[EXERCISE PASSAGE]
- Opening Delimiter -

Da 5 Bloods opens with an excerpt from a 1978 interview of Muhammad Ali a critic of the Vietnam War saying “My conscience won’t let me go shoot my brother, or some darker people, or some poor, hungry people in the mud, for big powerful America.” He continues “And shoot them for what? They never lynched me. They didn’t put no dogs on me. They didn’t rob me of my nationality”.
Then Da 5 Bloods moves to documentary footage from that era that includes images of black GIs, casualties in Vietnam, to add to this, we get to witness the atrocities being fought in America and includes speeches from Malcolm X, Bobby Seales, Angela Davis, Nixon. To heighten the drama, Lee uses footage of Nguyen Van Lem’s execution, which is shocking, to say the least, but cannot be unseen.

- Closing Delimiter -

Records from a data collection
- Opening Delimiter -

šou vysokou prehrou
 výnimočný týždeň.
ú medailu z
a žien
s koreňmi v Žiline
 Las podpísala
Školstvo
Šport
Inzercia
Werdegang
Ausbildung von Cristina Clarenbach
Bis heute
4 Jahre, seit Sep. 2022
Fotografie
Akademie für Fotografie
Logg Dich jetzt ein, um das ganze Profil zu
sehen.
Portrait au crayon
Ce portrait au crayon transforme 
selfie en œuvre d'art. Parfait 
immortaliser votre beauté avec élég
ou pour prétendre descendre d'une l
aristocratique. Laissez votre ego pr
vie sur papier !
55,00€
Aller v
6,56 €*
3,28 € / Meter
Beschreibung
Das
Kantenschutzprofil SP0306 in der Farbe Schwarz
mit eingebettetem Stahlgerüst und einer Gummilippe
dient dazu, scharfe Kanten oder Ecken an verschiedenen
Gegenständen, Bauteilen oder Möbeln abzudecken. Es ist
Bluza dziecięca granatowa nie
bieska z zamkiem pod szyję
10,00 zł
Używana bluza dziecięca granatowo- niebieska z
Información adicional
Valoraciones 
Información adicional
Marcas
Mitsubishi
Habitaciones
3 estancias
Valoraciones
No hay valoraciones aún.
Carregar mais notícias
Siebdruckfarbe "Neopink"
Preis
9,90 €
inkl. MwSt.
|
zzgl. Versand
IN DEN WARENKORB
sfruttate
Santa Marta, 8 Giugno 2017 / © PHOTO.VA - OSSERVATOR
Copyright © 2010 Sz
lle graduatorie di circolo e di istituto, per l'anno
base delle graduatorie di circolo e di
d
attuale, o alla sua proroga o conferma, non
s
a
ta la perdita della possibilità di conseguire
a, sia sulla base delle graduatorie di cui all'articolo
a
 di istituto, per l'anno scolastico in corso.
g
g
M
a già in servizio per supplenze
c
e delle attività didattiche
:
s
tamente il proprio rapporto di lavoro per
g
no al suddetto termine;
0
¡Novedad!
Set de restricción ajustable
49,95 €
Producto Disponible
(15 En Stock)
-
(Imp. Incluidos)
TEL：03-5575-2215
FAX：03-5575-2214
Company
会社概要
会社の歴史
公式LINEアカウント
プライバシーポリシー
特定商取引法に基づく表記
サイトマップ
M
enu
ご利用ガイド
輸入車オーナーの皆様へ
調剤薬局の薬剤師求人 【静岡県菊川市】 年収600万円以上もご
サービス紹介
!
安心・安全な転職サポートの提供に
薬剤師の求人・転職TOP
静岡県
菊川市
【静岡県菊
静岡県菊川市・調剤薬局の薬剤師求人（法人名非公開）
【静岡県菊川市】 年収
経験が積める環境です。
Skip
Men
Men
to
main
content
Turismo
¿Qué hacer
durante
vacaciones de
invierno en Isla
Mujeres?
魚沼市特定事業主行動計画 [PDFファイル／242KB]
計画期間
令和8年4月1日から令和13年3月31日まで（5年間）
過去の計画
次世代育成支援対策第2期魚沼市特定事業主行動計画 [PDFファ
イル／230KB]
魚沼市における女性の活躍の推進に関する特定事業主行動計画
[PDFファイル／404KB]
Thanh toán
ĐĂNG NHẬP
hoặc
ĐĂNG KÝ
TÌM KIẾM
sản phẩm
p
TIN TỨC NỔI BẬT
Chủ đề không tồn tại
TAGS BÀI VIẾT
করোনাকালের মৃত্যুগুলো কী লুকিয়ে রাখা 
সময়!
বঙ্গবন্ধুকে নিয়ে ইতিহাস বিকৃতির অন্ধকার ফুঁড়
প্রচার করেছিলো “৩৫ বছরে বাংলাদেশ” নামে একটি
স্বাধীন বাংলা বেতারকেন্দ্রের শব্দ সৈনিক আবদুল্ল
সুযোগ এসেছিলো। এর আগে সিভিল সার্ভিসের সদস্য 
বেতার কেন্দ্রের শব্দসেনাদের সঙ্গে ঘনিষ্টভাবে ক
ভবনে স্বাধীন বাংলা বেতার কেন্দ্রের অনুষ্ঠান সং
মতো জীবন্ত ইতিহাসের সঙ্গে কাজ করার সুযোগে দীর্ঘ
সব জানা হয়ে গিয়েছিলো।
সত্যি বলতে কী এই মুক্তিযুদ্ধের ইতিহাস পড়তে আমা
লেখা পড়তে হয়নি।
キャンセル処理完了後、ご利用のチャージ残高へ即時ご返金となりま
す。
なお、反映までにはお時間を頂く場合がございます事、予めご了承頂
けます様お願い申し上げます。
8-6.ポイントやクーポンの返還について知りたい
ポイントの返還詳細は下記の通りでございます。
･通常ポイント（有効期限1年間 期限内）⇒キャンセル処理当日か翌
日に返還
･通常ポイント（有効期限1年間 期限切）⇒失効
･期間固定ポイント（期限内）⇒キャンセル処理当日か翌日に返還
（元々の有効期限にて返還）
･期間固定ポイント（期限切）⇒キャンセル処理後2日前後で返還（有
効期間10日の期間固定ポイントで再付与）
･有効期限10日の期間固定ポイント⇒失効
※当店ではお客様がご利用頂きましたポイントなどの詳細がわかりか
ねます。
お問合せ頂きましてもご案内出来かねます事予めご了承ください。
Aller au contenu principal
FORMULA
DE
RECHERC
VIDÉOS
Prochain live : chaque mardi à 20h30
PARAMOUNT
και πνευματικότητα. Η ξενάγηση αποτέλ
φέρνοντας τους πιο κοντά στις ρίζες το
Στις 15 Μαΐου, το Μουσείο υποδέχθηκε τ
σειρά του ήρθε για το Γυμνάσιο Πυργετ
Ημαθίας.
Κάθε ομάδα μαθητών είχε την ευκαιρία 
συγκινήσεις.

- Closing Delimiter -

[WHAT THIS EXERCISE ASKS]
(A) According to the Da 5 Bloods passage, in what year was the Muhammad Ali interview recorded?
(B) How would you render this sentence from the Da 5 Bloods passage in Spanish: "To heighten the drama, Lee uses footage of Nguyen Van Lem’s execution, which is shocking, to say the least, but cannot be unseen."
(C) Can you carry on the Da 5 Bloods passage from its final sentence?
The material has no connection to the text.

[ANSWERS TO THIS EXERCISE]
(A) 1978

(B) Para intensificar el dramatismo, Lee utiliza imágenes de la ejecución de Nguyen Van Lem, que son impactantes, por decir lo menos, pero que, una vez vistas, no se pueden olvidar.

(C)
The prologue aptly summarizes how horrific Vietnam War was and thereby setting the tone of this movie. The film opens up with the four remaining “bloods” meeting up at a hotel in Ho Chi Minh City to find and recover the body of their fellow comrade, the fifth “blood” and bring him home. Also in their plan is to recover a stash of gold that they had found during their time in ‘Nam, which was intended for the Vietnamese that fought with Americans. Da 5 Bloods starts off with a nostalgic tone quickly turning into a heist-thriller-cum-tragedy that is equally hypnotic and passionate.
The five men – lead by Paul (Delroy Lindo in one of the best performance to come out of a Spike Lee production) a paranoid, PTSD afflicted ex-con who wears a “Make America Great Again” cap. He too like his president despises ‘minorities’, wants to build a wall and he displays all of his failings on his son David (Jonathan Majors) a black studies teacher.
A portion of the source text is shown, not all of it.